Summarizing a single PDF
Summary for a page range in a PDF

I was excited by the ability to summarize papers easily, and shared it on Twitter and Mastodon, as one does. I didn’t think it was that useful since I figured everybody had a solution like this, or they found reading these papers easier than I did …

But somebody on Mastodon contacted me about it and asked me if I could add a few features to the notebook. On talking to them, it became clear that they were actually looking at a different use-case — being able to summarize a whole bunch of papers so that they can go through a list of new papers on a site and being able to determine which ones are worth reading and which were not.

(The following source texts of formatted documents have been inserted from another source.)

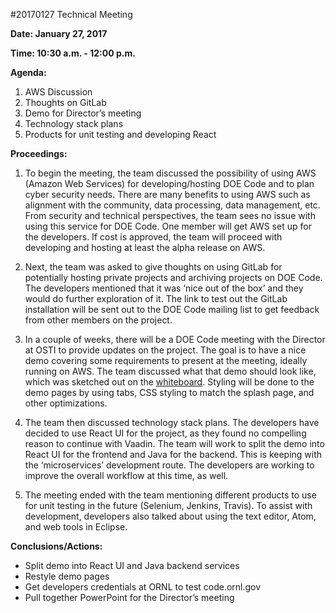 #20170127 Technical Meeting

**Date: January 27, 2017**

**Time: 10:30 a.m. - 12:00 p.m.**

**Agenda:**

1.	AWS Discussion 
2.	Thoughts on GitLab
3.	Demo for Director’s meeting
4.	Technology stack plans
5.	Products for unit testing and developing React

**Proceedings:**

1.	To begin the meeting, the team discussed the possibility of using AWS (Amazon Web Services) for developing/hosting DOE Code and to plan cyber security needs. There are many benefits to using AWS such as alignment with the community, data processing, data management, etc. From security and technical perspectives, the team sees no issue with using this service for DOE Code. One member will get AWS set up for the developers.  If cost is approved, the team will proceed with developing and hosting at least the alpha release on AWS.
 
2.	Next, the team was asked to give thoughts on using GitLab for potentially hosting private projects and archiving projects on DOE Code. The developers mentioned that it was ‘nice out of the box’ and they would do further exploration of it. The link to test out the GitLab installation will be sent out to the DOE Code mailing list to get feedback from other members on the project. 

3.	In a couple of weeks, there will be a DOE Code meeting with the Director at OSTI to provide updates on the project. The goal is to have a nice demo covering some requirements to present at the meeting, ideally running on AWS. The team discussed what that demo should look like, which was sketched out on the [whiteboard]( https://github.com/doecode/doecode/blob/master/docs/osti-technical/20170127%20Meeting%20Photo.jpg). Styling will be done to the demo pages by using tabs, CSS styling to match the splash page, and other optimizations.

4.	The team then discussed technology stack plans. The developers have decided to use React UI for the project, as they found no compelling reason to continue with Vaadin. The team will work to split the demo into React UI for the frontend and Java for the backend. This is keeping with the ‘microservices’ development route. The developers are working to improve the overall workflow at this time, as well. 

5.	The meeting ended with the team mentioning different products to use for unit testing in the future (Selenium, Jenkins, Travis). To assist with development, developers also talked about using the text editor, Atom, and web tools in Eclipse. 

**Conclusions/Actions:**

-	Split demo into React UI and Java backend services 
-	Restyle demo pages
-	Get developers credentials at ORNL to test code.ornl.gov
-	Pull together PowerPoint for the Director’s meeting
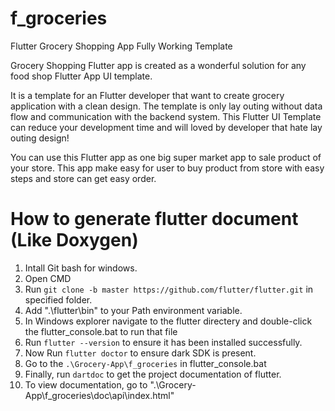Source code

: # f_groceries

Flutter Grocery Shopping App Fully Working Template

Grocery Shopping Flutter app is created as a wonderful solution for any food shop Flutter App UI template.

It is a template for an Flutter developer that want to create grocery application with a clean design. The template is only lay outing without data flow and communication with the backend system. This Flutter UI Template can reduce your development time and will loved by developer that hate lay outing design!

You can use this Flutter app as one big super market app to sale product of your store. This app make easy for user to buy product from store with easy steps and store can get easy order.

# How to generate flutter document (Like Doxygen)

1. Intall Git bash for windows.
2. Open CMD
3. Run `git clone -b master https://github.com/flutter/flutter.git` in specified folder.
4. Add ".\flutter\bin" to your Path environment variable.
5. In Windows explorer navigate to the flutter directery and double-click the flutter_console.bat to run that file
6. Run `flutter --version` to ensure it has been installed successfully.
7. Now Run `flutter doctor` to ensure dark SDK is present.
8. Go to the `.\Grocery-App\f_groceries` in flutter_console.bat
9. Finally, run `dartdoc` to get the project documentation of flutter.
10. To view documentation, go to ".\Grocery-App\f_groceries\doc\api\index.html"

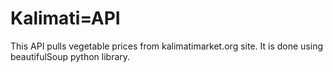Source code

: <h1>Kalimati=API</h1>
<p>This API pulls vegetable prices from kalimatimarket.org site. It is done using beautifulSoup python library.</p>
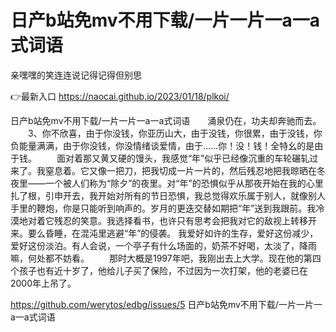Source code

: # 日产b站免mv不用下载/一片一片一a一a式词语
亲嘿嘿的笑连连说记得记得但别思

👉最新入口 https://naocai.github.io/2023/01/18/plkoi/

日产b站免mv不用下载/一片一片一a一a式词语　　涌泉仍在，功夫却奔驰而去。
　　3、你不欣喜，由于你没钱，你亚历山大，由于没钱，你很累，由于没钱，你负能量满满，由于你没钱，你没情绪谈爱情，由于……你！没！钱！全特幺的是由于钱。
　　面对着那又黄又硬的馒头，我感觉“年”似乎已经像沉重的车轮碾轧过来了。我窒息着。它又像一把刀，把我切成一片一片的，然后残忍地把我晾晒在冬夜里——一个被人们称为“除夕”的夜里。对“年”的恐惧似乎从那夜开始在我的心里扎了根，引申开去，我开始对所有的节日恐惧，我总觉得欢乐属于别人，就像别人手里的鞭炮，你是只能听到响声的。岁月的更迭交替如期把“年”送到我跟前。我冷漠地对着它残忍的笑意。我选择看书，也许只有思考会把我对它的敌视上转移开来。要么昏睡，在混沌里逃避“年”的侵袭。
我爱好如许的生存，爱好这份减少，爱好这份淡泊。有人会说，一个亭子有什么场面的，奶茶不好喝，太淡了，降雨嘛，何处都不妨看。
　　那时大概是1997年吧，我刚出去上大学。现在他的第四个孩子也有近十岁了，他给儿子买了保险，不过因为一次打架，他的老婆已在2000年上吊了。

https://github.com/werytos/edbg/issues/5
日产b站免mv不用下载/一片一片一a一a式词语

My code didn’t do that, but it seemed like an interesting project. Also, I’d been hearing about DeepNote and how their Jupyter Notebook environment was so much cooler, and had wanted a chance to try it out. This particular project gave me that opportunity.

So, I spent a couple of hours putting together code to fetch the RSS feed for a particular category on arXiv — in my case, cs.CV for Computer Vision —, parse the entries, get the summary of the description for each entry and to display a list of titles, authors, and summaries.

DeepNote also allows you to publish your notebooks for others to see. That notebook is here. The final result looks like this:

List of article titles and summaries
List of multiple articles summarized

Job done? Well … not quite.

The above notebook fetched about 100 papers from arXiv but summarizing them took around 2.5 hours on DeepNote. I have not run the process locally and so I don’t know how good the DeepNote hardware is and if I could have done it faster locally or if it would have taken even more time. But the fact remained that it took a long time to process the full RSS feed.

I wanted to reduce that time.

The best option seemed to be to save the fetched list of papers in a local database, and when I next fetched the RSS feed, compare each article against the local DB and see if that article was already in the DB. If it was, I wouldn’t summarize that article again. That way, only new articles would be summarized and the processing time should go down.

So I set to coding again and after some work, came up with a new Python app. It uses Flask to run a local web server and shows a single web page with a list of articles in the database. Nothing ground breaking, but it does allow you to sort the list by title or author, search for specific words, and to go to the arXiv page for any paper you are interested in just by clicking on the relevant row. It also has a button which will update the database by fetching new articles from arXiv 🙂

The final result looks like this:

Searchable list of summarized articles with title, authors, and summary
Searchable, sortable, viewable list of summarized articles

I’m pretty happy with where things are, but have plans to add a few more features over the next few days to make it even more useful.

Where can you get it, you ask?

Here 🙂 I put it up as a separate GitHub repo since it’s possible that this project will get additional features/functionality. Or, somebody may be interested in contributing to it. Enjoy!